METHODS:The aims of this study were to study the effects of miR-2 on cerebral ischemia–reperfusion rats and to explore its further mechanism. Rats were assigned into sham, model, miR-22 control and miR-22 groups. Observation of neurological behaviors at 24 h after operation found that neurological functions were severely damaged in the model and miR-22 control groups and these damages were improved by miR-22. RT-PCR indicated that miR-22 mRNA level in the brain tissue was significantly decreased in the model and miR-22 control groups, but increased in the miR-22 group. TTC staining showed increased percentage of cerebral infarction volume in the model and miR-22 control groups and this increase was reduced by miR-22. Immunohistochemistry showed increased densities of CD34^+ and VEGF^+ microvessels in the cortex in the model and miR-22 control groups, which were further increased in the miR-22 group. ELISA showed increased serum VEGF and Ang-1 levels in the model and miR-22 control groups, which were also further increased in the miR-22 group.
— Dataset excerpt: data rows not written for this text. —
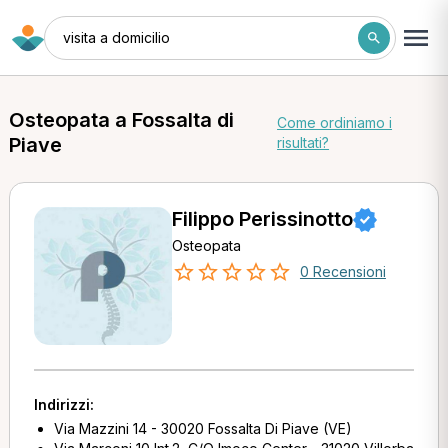
visita a domicilio
Osteopata a Fossalta di
Come ordiniamo i
Piave
risultati?
Filippo Perissinotto
Osteopata
0 Recensioni
Indirizzi:
Via Mazzini 14 - 30020 Fossalta Di Piave (VE)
Western blot analysis showed increased phosphorylation level of PI3K and Akt in brain tissue in the model and miR-22 control groups, which were further increased in the miR-22 group. Administration of LY294002, a specific PI3K pathway inhibitor, significantly reversed all the effects of miR-22 on rats in the model group. miR-22 exerts its neuroprotective and angiogenic functions via the PI3K/Akt signaling pathway, at least partly, in rats under cerebral ischemia–reperfusion.